══ Provided text ══

But there are dreadful examples of comments all around, you are right
 
An example would be one of those MCAS disputes that erupted in comments, or the thirty comments that were moved here
Using comments to discuss an answer for instance, is misuse of comments
flagged it all for deletion – this is nice. I usually just say to OP to delete and I follow suit, easier for mods, usually works :)
took place for example here, no evidence left :D
 
The let's move this converstation to chat suggestion only appears after about 10 comments I think.
It would help if you could force that quicker.
 
It would be, sorry for the all caps, GREAT, if it actually moved the comments
 
Actually, don't flag all for deletion, as this generates a lot of noise for the mods. Just flag the last one and put in the comments to mods that you want it all eradicated. That seems to be easier for them according to Federico
 
Ah yes – I think Federico prefers flagging the post itself, which I do.
Though many times I don't flag, it feels burdening. It would be better if established users just didn't misuse the comments.
There's always Reddit for amusing comment sections after all
Back to your point, new user retention – I think it mostly depends on the user
More than the older users, I mean.
Writing good answers takes effort as you remarked, something many just don't want to do online.
I'm always trying to improve that, and it must be working; rarely now I get any comments on my answers 😂
Compare to the olden days. The downvotes had their intended effect you could say. Because I liked the site, and its quality, and wanted to add to it, I switched the mindset from that of the typical forums.

═══
══ Provided material ══

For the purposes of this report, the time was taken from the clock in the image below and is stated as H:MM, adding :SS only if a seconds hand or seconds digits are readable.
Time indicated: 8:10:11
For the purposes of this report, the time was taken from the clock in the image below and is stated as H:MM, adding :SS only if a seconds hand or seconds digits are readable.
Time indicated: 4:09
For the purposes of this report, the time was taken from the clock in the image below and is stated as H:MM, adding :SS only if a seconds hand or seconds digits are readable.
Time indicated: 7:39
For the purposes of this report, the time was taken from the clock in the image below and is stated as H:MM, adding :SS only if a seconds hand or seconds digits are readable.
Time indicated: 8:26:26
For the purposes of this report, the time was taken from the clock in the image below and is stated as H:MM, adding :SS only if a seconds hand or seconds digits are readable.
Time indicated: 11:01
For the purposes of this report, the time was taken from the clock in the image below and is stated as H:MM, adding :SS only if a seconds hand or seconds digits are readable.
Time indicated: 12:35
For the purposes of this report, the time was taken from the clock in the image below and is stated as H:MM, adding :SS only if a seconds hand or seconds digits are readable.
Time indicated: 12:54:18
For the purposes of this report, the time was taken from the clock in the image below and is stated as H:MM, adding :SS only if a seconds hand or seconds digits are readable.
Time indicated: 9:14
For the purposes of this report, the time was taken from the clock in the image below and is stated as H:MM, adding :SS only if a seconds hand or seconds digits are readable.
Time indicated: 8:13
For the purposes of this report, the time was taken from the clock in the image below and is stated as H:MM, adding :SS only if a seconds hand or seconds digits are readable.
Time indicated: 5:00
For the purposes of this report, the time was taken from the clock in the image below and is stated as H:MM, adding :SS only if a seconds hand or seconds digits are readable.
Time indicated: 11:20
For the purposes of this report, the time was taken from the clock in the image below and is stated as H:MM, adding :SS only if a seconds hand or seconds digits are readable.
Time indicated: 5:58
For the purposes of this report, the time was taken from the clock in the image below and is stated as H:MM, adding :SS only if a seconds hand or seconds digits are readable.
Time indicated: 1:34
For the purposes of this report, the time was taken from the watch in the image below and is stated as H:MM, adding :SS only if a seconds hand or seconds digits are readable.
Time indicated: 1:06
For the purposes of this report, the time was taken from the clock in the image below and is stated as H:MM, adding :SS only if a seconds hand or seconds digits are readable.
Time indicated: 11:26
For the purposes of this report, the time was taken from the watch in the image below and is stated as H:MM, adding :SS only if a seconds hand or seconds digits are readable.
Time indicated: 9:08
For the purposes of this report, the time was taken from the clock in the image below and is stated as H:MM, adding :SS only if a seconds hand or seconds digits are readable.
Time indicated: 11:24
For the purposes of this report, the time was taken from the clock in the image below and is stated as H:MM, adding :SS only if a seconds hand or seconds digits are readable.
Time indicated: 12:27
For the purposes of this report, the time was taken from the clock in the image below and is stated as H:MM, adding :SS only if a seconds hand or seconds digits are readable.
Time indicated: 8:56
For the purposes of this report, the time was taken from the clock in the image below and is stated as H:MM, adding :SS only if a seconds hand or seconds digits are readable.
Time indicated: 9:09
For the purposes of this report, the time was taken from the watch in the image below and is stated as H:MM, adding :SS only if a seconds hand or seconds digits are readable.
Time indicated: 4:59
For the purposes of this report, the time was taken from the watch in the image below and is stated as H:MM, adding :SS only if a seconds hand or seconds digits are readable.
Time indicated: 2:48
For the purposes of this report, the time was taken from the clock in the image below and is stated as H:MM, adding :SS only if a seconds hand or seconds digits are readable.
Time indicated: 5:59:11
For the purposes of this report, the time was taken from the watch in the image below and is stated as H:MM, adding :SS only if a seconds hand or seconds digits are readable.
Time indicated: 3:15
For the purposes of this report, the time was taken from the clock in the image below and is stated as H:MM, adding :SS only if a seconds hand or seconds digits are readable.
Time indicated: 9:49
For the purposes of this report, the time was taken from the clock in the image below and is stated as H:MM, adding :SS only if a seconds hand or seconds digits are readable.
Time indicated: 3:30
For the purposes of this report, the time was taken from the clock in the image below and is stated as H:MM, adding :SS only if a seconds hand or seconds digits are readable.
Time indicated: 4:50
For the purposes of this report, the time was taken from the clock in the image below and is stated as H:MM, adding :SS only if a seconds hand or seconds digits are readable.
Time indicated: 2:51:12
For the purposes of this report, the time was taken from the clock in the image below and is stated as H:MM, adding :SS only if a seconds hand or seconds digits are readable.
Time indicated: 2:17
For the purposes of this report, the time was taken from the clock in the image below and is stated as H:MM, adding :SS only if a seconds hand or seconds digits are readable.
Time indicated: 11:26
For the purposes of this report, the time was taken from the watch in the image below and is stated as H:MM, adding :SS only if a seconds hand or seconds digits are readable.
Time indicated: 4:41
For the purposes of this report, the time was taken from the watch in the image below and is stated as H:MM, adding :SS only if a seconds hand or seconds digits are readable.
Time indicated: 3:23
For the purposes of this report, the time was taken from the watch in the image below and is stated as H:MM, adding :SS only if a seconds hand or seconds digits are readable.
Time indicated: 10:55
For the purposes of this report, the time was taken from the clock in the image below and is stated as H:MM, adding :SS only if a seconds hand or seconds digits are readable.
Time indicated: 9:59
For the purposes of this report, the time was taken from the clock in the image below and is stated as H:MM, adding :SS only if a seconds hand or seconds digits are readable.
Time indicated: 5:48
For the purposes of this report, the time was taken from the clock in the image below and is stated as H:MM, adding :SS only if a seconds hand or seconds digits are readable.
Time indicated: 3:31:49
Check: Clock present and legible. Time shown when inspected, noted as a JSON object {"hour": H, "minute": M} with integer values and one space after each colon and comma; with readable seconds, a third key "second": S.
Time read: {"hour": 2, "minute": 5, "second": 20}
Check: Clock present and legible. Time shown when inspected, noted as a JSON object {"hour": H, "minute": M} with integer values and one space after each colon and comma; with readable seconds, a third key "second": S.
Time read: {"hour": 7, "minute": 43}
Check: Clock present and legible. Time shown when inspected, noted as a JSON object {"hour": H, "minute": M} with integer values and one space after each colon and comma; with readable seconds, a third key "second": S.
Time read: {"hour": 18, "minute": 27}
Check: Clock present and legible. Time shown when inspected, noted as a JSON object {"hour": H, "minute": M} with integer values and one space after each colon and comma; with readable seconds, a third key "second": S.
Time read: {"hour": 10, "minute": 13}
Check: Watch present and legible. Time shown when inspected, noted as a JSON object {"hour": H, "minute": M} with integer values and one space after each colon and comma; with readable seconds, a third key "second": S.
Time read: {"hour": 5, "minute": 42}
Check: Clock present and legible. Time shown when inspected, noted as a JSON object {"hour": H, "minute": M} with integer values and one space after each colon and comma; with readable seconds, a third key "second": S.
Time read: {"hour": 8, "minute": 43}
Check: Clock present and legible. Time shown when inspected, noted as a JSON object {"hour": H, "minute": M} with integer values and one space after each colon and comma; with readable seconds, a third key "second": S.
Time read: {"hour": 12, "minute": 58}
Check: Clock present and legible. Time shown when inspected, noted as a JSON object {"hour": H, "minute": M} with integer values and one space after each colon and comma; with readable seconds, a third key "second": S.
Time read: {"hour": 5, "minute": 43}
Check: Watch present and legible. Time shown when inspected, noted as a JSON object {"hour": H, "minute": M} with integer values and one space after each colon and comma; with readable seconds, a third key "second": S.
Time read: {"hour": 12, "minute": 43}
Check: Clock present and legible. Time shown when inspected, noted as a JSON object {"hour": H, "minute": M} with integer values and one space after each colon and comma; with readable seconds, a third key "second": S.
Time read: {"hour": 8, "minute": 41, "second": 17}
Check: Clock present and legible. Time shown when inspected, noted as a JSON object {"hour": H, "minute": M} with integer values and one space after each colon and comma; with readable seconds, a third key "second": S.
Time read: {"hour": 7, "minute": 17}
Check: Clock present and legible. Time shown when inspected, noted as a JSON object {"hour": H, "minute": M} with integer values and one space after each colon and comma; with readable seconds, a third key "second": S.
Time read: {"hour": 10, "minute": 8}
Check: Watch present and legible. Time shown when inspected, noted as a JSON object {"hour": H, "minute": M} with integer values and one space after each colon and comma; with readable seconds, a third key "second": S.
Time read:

═══

Set task 1
Restate the chat about comment misuse from "An example would" up to and including "force that quicker.", substituting "moderators" for "mods".
Set task 2
Print the rows word for word, from their first line up to and including the line containing "Time indicated: 8:10:11".

Written solution 1
An example would be one of those MCAS disputes that erupted in comments, or the thirty comments that were moved here
Using comments to discuss an answer for instance, is misuse of comments
flagged it all for deletion – this is nice. I usually just say to OP to delete and I follow suit, easier for moderators, usually works :)
took place for example here, no evidence left :D
 
The let's move this converstation to chat suggestion only appears after about 10 comments I think.
It would help if you could force that quicker.

Written solution 2
For the purposes of this report, the time was taken from the clock in the image below and is stated as H:MM, adding :SS only if a seconds hand or seconds digits are readable.
Time indicated: 8:10:11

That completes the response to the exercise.